Goal of the exercise: Extract every line of the material below that contains the string "NUMBER", copying each one in full. Case counts.

Data provided:
____
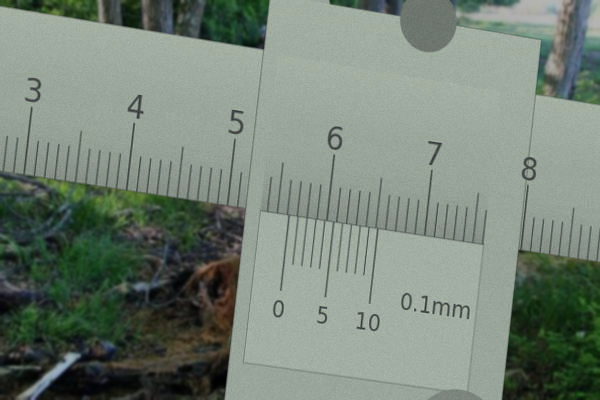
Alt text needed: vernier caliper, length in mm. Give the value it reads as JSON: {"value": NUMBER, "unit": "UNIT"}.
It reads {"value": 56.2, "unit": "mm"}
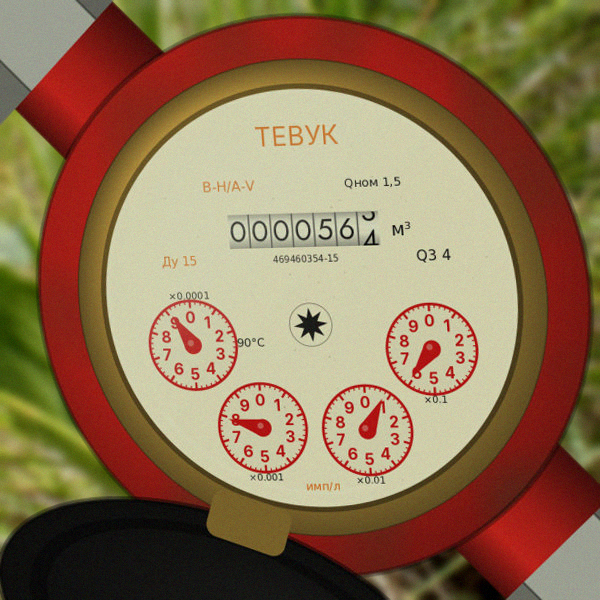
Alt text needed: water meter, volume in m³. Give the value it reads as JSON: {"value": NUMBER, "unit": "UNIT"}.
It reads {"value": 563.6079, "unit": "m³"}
____
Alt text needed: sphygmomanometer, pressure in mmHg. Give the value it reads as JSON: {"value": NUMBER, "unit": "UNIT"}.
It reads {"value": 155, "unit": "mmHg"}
____
Expected output:
Alt text needed: vernier caliper, length in mm. Give the value it reads as JSON: {"value": NUMBER, "unit": "UNIT"}.
Alt text needed: water meter, volume in m³. Give the value it reads as JSON: {"value": NUMBER, "unit": "UNIT"}.
Alt text needed: sphygmomanometer, pressure in mmHg. Give the value it reads as JSON: {"value": NUMBER, "unit": "UNIT"}.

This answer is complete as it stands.